*** GIVEN DATA Section Begins ***
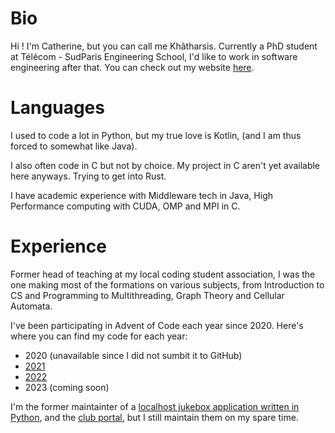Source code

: # Bio
Hi ! I'm Catherine, but you can call me Khâtharsis.
Currently a PhD student at Télécom - SudParis Engineering School, I'd like to work in software engineering after that. You can check out my website [here](khatharsis.com).

# Languages
I used to code a lot in Python, but my true love is Kotlin, (and I am thus forced to somewhat like Java).

I also often code in C but not by choice. My project in C aren't yet available here anyways. Trying to get into Rust.

I have academic experience with Middleware tech in Java, High Performance computing with CUDA, OMP and MPI in C.

# Experience
Former head of teaching at my local coding student association, I was the one making most of the formations on various subjects, from Introduction to CS and Programming to Multithreading, Graph Theory and Cellular Automata.

I've been participating in Advent of Code each year since 2020. Here's where you can find my code for each year:
 - 2020 (unavailable since I did not sumbit it to GitHub)
 - [2021](https://github.com/club-code/AdventOfCode2021/tree/main/Kotlin/khatharsis)
 - [2022](https://github.com/club-code/AdventOfCode2022/tree/main/Kotlin/khatharsis)
 - 2023 (coming soon)

I'm the former maintainter of a [localhost jukebox application written in Python](https://gitlab.com/club-jeux-int/jukebox-ultra-nrv), and the [club portal](https://github.com/khatharsis42/portail-cj-mk2), but I still maintain them on my spare time.
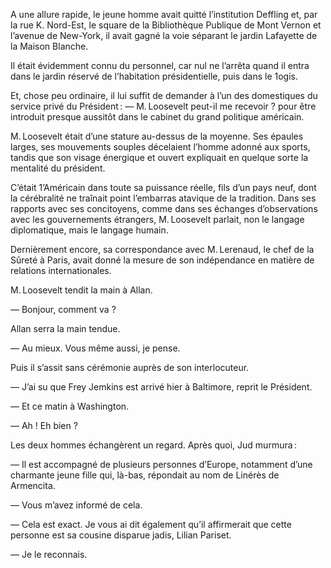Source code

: A une allure rapide, le jeune homme avait quitté l’institution Deffling et, par la rue K. Nord-Est, le square de la Bibliothèque Publique de Mont Vernon et l’avenue de New-York, il avait gagné la voie séparant le jardin Lafayette de la Maison Blanche.

Il était évidemment connu du personnel, car nul ne l’arrêta quand il entra dans le jardin réservé de l’habitation présidentielle, puis dans le 1ogis.

Et, chose peu ordinaire, il lui suffit de demander à l’un des domestiques du service privé du Président : — M. Loosevelt peut-il me
recevoir ? pour être introduit presque aussitôt dans le cabinet du grand politique américain.

M. Loosevelt était d’une stature au-dessus de la moyenne. Ses épaules
larges, ses mouvements souples décelaient l’homme adonné aux sports,
tandis que son visage énergique et ouvert expliquait en quelque sorte la mentalité du président.

C’était 1’Américain dans toute sa puissance réelle, fils d’un pays neuf, dont la cérébralité ne traînait point l’embarras atavique de la tradition. Dans ses rapports avec ses concitoyens, comme dans ses échanges d’observations avec les gouvernements étrangers, M. Loosevelt parlait, non le langage diplomatique, mais le langage humain.

Dernièrement encore, sa correspondance avec M. Lerenaud, le chef de la
Sûreté à Paris, avait donné la mesure de son indépendance en matière de relations internationales.

M. Loosevelt tendit la main à Allan.

— Bonjour, comment va ?

Allan serra la main tendue.

— Au mieux. Vous même aussi, je pense.

Puis il s’assit sans cérémonie auprès de son interlocuteur.

— J’ai su que Frey Jemkins est arrivé hier à Baltimore, reprit le Président.

— Et ce matin à Washington.

— Ah ! Eh bien ?

Les deux hommes échangèrent un regard. Après quoi, Jud murmura :

— Il est accompagné de plusieurs personnes d’Europe, notamment d’une
charmante jeune fille qui, là-bas, répondait au nom de Linérès de Armencita. 

— Vous m’avez informé de cela.

— Cela est exact. Je vous ai dit également qu’il affirmerait que cette personne est sa cousine disparue jadis, Lilian Pariset.

— Je le reconnais.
*** GIVEN DATA Section Ends ***
**TASK TO COMPLETE:** In the data above, how many lines contain the word "était"? Only the number is wanted.

**ANSWER TO THE EXERCISE:** 3